Naiad: a system for incremental, iterative and interactive parallel computation: Frank McSherry, MSR

11:00 am on Monday, December 17, 2012
12:30 pm on Monday, December 17, 2012
MCS 148
Abstract: We are developing a new system for large-scale data analysis -- called "Naiad" -- which has the goal of supporting complex iterative queries over dynamic inputs at interactive timescales. Like many existing systems, Naiad supports high-level declarative queries, data-parallel execution, and transparent distribution. Unlike these systems, Naiad can efficiently execute queries with multiple (possibly nested) iterative loops, while simultaneously supporting low-latency incremental changes to the query inputs.
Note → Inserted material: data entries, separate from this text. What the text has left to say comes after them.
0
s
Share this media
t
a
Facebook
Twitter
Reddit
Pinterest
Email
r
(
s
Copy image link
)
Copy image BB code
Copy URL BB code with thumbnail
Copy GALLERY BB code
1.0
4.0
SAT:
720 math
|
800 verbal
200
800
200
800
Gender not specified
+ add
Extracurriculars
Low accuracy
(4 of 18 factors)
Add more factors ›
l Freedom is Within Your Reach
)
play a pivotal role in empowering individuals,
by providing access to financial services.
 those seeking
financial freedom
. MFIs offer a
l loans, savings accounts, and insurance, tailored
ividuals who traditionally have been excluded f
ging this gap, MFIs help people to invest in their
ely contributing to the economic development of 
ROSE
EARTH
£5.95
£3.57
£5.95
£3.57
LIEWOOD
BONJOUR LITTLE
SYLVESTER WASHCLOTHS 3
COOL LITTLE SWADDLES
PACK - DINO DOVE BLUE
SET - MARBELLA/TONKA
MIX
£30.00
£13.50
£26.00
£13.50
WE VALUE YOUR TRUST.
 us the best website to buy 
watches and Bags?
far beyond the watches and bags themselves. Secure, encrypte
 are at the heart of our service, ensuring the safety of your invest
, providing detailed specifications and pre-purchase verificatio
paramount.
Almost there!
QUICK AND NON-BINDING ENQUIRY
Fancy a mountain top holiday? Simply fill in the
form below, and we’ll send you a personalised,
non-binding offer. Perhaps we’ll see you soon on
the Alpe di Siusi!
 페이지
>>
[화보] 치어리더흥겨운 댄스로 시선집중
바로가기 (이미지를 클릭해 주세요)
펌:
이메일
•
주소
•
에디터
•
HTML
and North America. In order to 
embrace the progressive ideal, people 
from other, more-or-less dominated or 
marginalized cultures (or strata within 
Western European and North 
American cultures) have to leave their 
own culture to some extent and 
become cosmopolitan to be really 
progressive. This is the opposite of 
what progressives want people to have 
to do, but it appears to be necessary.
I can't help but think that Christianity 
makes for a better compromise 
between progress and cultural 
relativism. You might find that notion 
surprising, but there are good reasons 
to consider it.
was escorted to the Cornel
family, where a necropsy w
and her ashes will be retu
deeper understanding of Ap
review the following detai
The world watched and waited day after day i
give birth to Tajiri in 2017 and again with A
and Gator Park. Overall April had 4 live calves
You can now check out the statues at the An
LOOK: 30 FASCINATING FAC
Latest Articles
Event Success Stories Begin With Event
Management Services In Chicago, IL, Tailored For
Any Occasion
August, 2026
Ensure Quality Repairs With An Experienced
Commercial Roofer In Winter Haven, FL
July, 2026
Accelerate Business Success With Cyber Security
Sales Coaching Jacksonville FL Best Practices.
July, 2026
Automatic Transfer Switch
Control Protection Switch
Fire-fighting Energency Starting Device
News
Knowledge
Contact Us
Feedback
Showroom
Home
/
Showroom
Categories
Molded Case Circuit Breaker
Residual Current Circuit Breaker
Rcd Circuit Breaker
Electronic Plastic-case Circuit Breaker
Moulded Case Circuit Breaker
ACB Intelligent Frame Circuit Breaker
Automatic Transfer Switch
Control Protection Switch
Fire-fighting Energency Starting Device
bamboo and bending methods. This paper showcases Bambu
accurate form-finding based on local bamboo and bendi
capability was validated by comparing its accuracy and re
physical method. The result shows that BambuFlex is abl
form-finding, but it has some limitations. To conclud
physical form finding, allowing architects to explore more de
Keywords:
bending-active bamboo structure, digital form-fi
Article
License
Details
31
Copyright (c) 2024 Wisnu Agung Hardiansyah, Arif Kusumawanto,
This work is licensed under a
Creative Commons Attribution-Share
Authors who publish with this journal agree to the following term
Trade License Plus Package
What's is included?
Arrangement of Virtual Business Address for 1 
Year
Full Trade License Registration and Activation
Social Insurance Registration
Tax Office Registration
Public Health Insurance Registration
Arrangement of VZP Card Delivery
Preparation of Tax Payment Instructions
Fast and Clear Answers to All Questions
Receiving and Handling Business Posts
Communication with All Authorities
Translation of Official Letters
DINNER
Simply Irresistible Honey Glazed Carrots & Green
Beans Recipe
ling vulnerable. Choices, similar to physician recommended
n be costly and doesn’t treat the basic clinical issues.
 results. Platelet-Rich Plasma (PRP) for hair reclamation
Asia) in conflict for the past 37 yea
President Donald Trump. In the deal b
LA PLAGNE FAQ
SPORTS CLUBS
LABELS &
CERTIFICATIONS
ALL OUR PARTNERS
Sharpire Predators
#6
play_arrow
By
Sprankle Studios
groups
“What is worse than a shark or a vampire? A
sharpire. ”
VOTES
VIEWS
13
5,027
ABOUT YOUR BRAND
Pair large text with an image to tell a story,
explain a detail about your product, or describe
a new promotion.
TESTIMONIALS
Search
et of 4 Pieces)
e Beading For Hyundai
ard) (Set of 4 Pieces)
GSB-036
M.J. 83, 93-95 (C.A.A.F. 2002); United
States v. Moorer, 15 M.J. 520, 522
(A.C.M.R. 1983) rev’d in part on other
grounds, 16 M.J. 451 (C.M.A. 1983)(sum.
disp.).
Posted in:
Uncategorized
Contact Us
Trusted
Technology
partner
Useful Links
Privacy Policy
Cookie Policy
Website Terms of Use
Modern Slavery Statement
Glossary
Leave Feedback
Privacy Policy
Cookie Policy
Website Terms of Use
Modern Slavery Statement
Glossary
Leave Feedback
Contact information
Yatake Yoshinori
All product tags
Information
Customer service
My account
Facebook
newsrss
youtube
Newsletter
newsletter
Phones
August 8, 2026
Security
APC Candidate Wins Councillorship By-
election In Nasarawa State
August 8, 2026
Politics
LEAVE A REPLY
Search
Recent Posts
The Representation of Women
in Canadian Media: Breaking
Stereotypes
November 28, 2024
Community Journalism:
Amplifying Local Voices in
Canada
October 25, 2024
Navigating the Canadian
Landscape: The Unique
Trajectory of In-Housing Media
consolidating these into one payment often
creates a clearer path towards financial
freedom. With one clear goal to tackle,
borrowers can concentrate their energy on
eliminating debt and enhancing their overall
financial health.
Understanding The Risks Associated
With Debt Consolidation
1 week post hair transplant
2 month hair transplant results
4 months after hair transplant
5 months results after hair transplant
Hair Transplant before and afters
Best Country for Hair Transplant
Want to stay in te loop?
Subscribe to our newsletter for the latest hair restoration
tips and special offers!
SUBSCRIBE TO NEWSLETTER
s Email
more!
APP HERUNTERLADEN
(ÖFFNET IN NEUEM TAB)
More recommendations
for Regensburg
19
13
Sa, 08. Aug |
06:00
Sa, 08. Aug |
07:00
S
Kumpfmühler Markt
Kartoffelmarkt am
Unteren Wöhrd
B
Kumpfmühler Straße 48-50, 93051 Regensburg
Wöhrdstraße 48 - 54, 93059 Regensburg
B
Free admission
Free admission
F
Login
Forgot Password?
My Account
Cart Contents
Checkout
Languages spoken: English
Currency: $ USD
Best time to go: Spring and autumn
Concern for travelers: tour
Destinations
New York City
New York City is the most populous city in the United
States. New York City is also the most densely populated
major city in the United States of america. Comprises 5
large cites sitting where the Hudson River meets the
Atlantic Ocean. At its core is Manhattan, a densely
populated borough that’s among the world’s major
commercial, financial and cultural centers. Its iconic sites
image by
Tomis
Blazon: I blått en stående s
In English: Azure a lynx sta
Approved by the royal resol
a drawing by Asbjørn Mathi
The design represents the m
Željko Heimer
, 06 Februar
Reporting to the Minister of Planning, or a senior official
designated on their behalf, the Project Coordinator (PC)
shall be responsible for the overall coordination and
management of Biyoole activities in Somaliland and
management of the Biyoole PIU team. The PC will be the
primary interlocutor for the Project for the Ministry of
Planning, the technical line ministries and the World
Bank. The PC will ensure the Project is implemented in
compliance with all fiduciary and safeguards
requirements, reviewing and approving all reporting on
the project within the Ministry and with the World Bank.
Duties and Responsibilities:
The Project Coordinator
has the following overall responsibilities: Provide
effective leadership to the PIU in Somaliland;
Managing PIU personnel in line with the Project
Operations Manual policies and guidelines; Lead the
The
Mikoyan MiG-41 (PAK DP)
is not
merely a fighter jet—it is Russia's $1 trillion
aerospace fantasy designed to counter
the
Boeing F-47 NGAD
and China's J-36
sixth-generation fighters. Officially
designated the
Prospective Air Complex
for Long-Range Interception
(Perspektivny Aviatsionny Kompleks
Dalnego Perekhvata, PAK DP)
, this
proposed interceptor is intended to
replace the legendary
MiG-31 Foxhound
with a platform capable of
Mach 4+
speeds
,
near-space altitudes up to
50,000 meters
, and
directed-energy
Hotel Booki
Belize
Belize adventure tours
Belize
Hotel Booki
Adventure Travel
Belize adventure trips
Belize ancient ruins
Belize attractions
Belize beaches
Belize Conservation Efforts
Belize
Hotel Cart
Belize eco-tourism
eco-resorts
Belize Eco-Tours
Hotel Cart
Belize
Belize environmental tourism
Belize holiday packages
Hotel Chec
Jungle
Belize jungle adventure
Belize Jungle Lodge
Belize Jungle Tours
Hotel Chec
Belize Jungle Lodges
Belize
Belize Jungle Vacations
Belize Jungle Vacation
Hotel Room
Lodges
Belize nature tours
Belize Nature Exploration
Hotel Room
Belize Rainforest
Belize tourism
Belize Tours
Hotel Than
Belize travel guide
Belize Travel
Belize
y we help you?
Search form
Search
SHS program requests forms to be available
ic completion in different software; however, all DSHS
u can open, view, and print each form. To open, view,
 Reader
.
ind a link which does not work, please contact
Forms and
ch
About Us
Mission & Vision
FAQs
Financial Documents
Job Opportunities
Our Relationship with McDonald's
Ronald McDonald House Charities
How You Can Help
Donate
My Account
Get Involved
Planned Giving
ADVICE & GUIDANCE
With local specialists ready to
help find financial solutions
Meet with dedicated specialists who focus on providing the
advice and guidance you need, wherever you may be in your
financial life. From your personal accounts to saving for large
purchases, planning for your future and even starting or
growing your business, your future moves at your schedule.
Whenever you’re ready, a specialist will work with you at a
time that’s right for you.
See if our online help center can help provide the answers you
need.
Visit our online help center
As a highlight of its characteristics, Naiad can not only efficiently compute the strongly connected component structure of a 24 hour sliding window of the Twitter @mention graph (using a doubly nested fixed-point computation), but also maintains the computation with sub-second latencies in the face of Twitter's full volume of continuously arriving tweets. I will describe the computational model underlying Naiad, a generalization of traditional incremental dataflow to partially ordered logical times, and work through some of the (very friendly, picture oriented) mathematical details. I will also highlight several new distributed systems challenges faced in order to fully realize the multiple orders-of-magnitude performance improvements Naiad presents. This is joint work with Derek Murray, Rebecca Isaacs, Michael Isard and Martěn Abadi. Lunch will follow the talk in 135.